After twelve hours of deliberations, an Italian appeals court convicted former exchange student Amanda Knox and her ex-boyfriend Raffaele Sollecito on murder charges, Thursday night.
They were found guilty for the second time of the 2007 murder of Meredith Kercher, in a retrial that reversed an earlier appeal judgment and confirmed Knox and Sollecito’s original 2009 conviction.
Knox, who has no intention of returning to Italy, had her sentence increased to 28 years and six months, while Sollecito was sentenced to 25 years.
“I am frightened and saddened by this unjust verdict. Having been found innocent before, I expected better from the Italian justice system,” she said in a statement.

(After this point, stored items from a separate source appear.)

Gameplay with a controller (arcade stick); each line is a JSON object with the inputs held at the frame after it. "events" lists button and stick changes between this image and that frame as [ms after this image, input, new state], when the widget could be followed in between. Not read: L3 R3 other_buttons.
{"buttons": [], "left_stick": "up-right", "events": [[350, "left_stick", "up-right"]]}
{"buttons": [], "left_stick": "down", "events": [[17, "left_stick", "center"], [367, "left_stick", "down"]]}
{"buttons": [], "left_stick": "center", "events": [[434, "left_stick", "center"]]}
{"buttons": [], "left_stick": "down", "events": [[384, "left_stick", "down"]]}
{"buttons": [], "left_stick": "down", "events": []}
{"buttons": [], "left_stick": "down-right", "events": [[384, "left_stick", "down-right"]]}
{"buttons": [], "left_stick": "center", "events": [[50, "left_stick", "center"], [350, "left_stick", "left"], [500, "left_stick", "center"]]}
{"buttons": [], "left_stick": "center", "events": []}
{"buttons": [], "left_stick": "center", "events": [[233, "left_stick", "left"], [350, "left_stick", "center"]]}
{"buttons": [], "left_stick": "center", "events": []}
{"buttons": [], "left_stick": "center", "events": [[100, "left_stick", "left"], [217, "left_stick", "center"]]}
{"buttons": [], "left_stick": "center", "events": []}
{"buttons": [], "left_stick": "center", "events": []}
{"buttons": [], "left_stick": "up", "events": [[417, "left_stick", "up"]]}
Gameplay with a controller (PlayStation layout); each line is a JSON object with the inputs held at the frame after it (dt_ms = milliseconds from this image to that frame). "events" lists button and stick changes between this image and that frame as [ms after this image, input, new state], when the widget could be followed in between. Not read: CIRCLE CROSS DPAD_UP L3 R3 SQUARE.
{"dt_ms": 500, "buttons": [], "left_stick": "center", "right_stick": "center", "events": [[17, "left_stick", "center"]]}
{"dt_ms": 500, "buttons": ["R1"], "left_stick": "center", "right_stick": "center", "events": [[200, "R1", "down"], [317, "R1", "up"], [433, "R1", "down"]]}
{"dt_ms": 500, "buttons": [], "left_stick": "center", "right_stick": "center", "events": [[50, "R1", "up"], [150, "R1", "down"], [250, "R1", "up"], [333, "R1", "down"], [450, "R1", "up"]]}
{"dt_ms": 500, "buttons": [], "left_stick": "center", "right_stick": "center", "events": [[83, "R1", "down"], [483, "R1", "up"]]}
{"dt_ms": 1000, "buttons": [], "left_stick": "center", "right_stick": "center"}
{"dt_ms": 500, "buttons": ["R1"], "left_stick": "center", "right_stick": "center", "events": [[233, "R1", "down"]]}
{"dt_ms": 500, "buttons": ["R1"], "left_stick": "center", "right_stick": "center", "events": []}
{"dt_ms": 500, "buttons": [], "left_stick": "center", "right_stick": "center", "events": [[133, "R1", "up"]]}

Sollecito’s lawyer Giulia Bongiorno confirmed that her client would appeal to Italy’s highest court, and Knox’s lawyer Carlo Dalla Vedova said he was “stunned”. The court will publish the reasons for its verdict in 90 days.
For Kercher’s family, who had pushed to have the appeal verdict overturned, the reaction was equally raw.
“We didn’t know what to expect. We are still in shock,” said Stephanie Kercher, Meredith’s sister, after the ruling was read.
If final appeals are heard, neither Knox nor Sollecito, who was banned from leaving Italy, would face arrest or jail time until a final verdict by the highest court.
Knox, who is in the United States and would have to be extradited to serve her sentence, attacked the “overzealous and intransigent prosecution” and “prejudiced and narrow-minded investigation” and said she had been wrongfully prosecuted.